_Goal of the exercise_
The answer should be an exact copy of the lines from the line with "poraire suite à une hospitalisation ou d'une" through the last line of the entries, and no other lines.
*** Opening The data ***
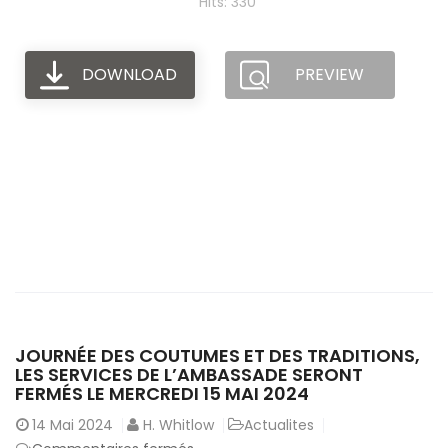
Hits: 330
DOWNLOAD
PREVIEW
JOURNÉE DES COUTUMES ET DES TRADITIONS,
LES SERVICES DE L’AMBASSADE SERONT
FERMÉS LE MERCREDI 15 MAI 2024
14
Mai 2024
H. Whitlow
Actualites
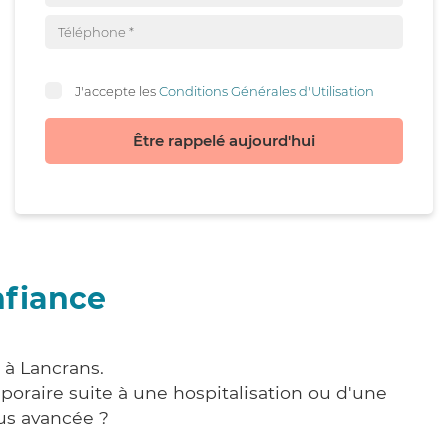
J'accepte les
Conditions Générales d'Utilisation
Être rappelé aujourd'hui
nfiance
 à Lancrans.
poraire suite à une hospitalisation ou d'une
us avancée ?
*** Closing The data ***
_Solution for this exercise_
poraire suite à une hospitalisation ou d'une
us avancée ?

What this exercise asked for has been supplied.